* _EXERCISE REQUIREMENTS_: When you reach a picture, leave it out; output everything else in the records exactly.

* _RECORDS TO PROCESS_:
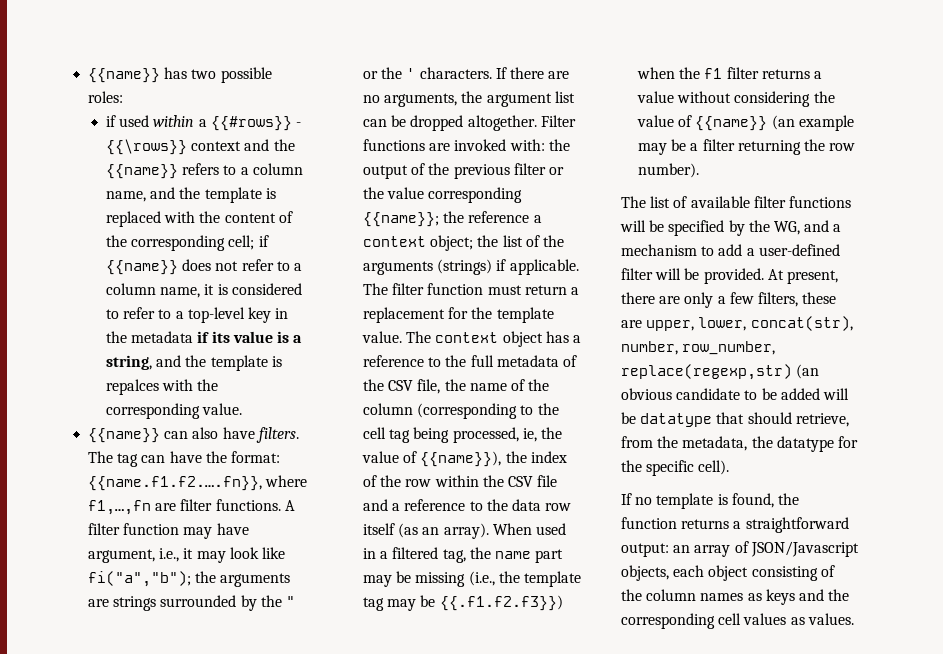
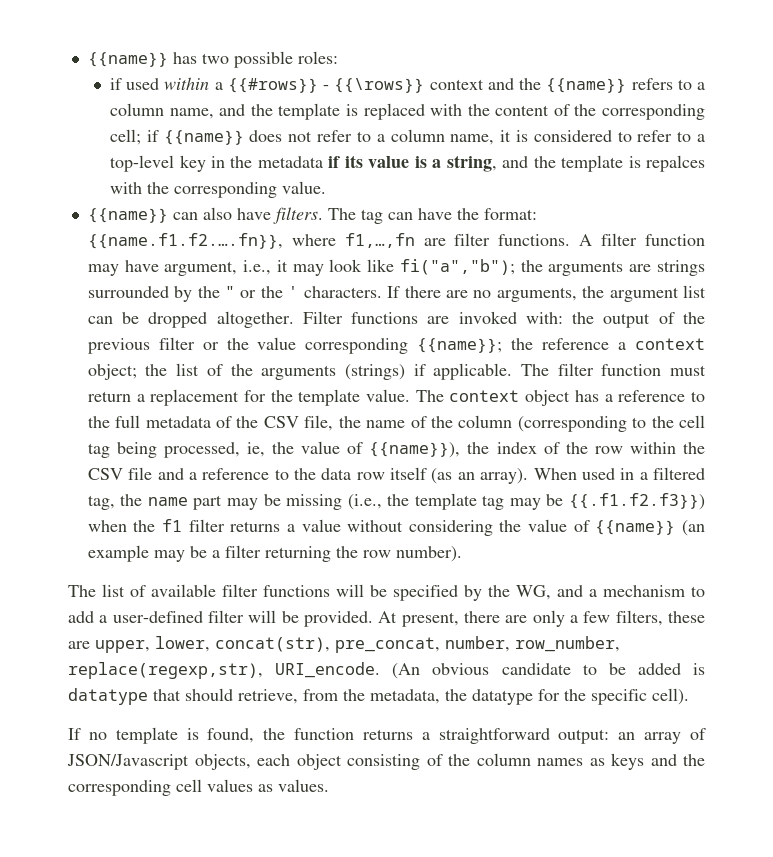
(853, 323) none -> [335,637,440,653] pre_concat,
[621,364,820,380] replace(regexp,str) (an -> [68,662,421,679] replace(regexp,str), URI_encode. (An
[822,388,849,400] [621,412,636,424] will be -> [693,663,705,675] is

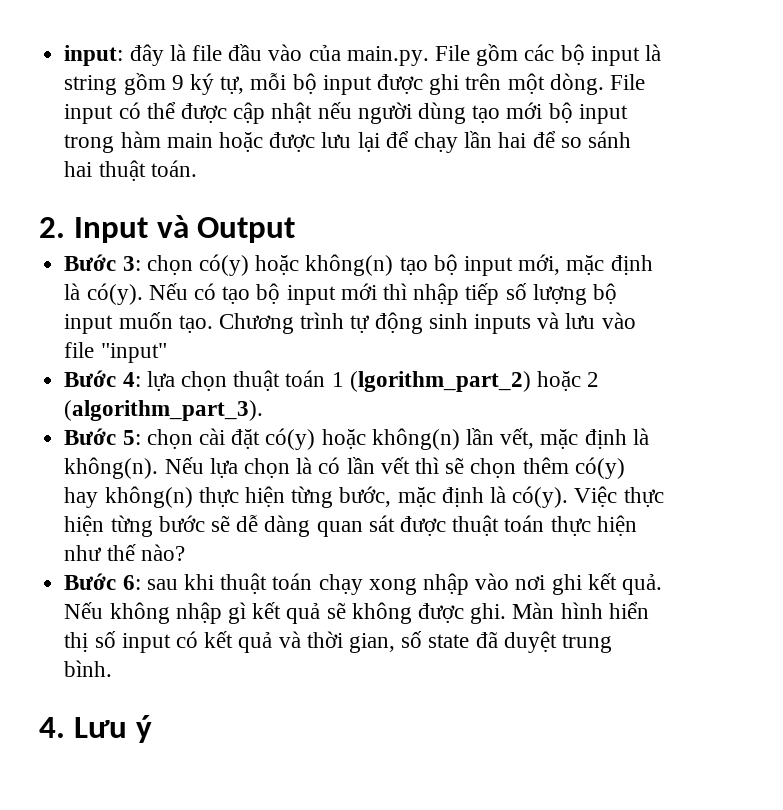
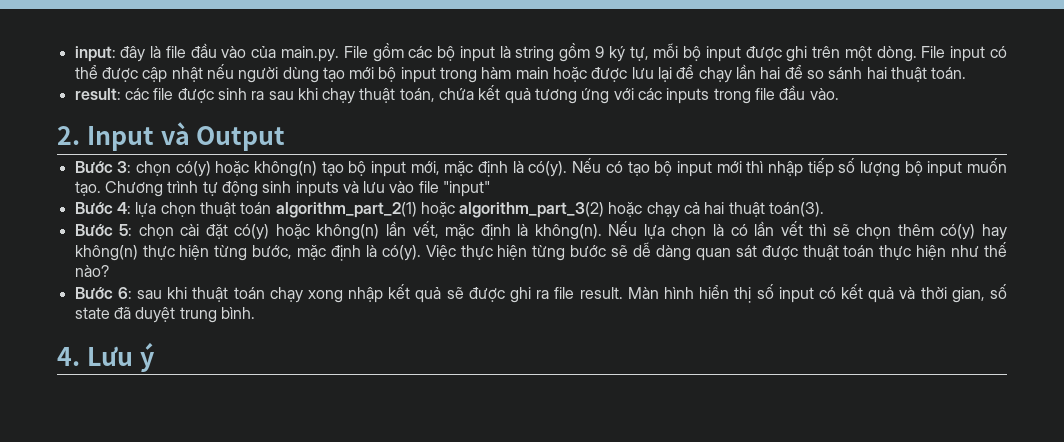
(197, 168) none -> [74,85,839,104] // result: các file được sinh ra sau khi chạy thuật toán, chứa kết quả tương ứng với các inputs trong file đầu vào.
[331,371,600,392] [64,400,264,421] 1 (lgorithm_part_2) hoặc 2 (algorithm_part_3). -> [275,202,825,218] algorithm_part_2(1) hoặc algorithm_part_3(2) hoặc chạy cả hai thuật toán(3).
[475,573,663,595] [64,602,507,624] vào nơi ghi kết quả. Nếu không nhập gì kết quả sẽ không được ghi. -> [388,284,623,303] kết quả sẽ được ghi ra file result.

* _ANSWER SECTION_:
(853, 323) none -> [335,637,440,653] pre_concat,
[621,364,820,380] replace(regexp,str) (an -> [68,662,421,679] replace(regexp,str), URI_encode. (An
[822,388,849,400] [621,412,636,424] will be -> [693,663,705,675] is

(197, 168) none -> [74,85,839,104] // result: các file được sinh ra sau khi chạy thuật toán, chứa kết quả tương ứng với các inputs trong file đầu vào.
[331,371,600,392] [64,400,264,421] 1 (lgorithm_part_2) hoặc 2 (algorithm_part_3). -> [275,202,825,218] algorithm_part_2(1) hoặc algorithm_part_3(2) hoặc chạy cả hai thuật toán(3).
[475,573,663,595] [64,602,507,624] vào nơi ghi kết quả. Nếu không nhập gì kết quả sẽ không được ghi. -> [388,284,623,303] kết quả sẽ được ghi ra file result.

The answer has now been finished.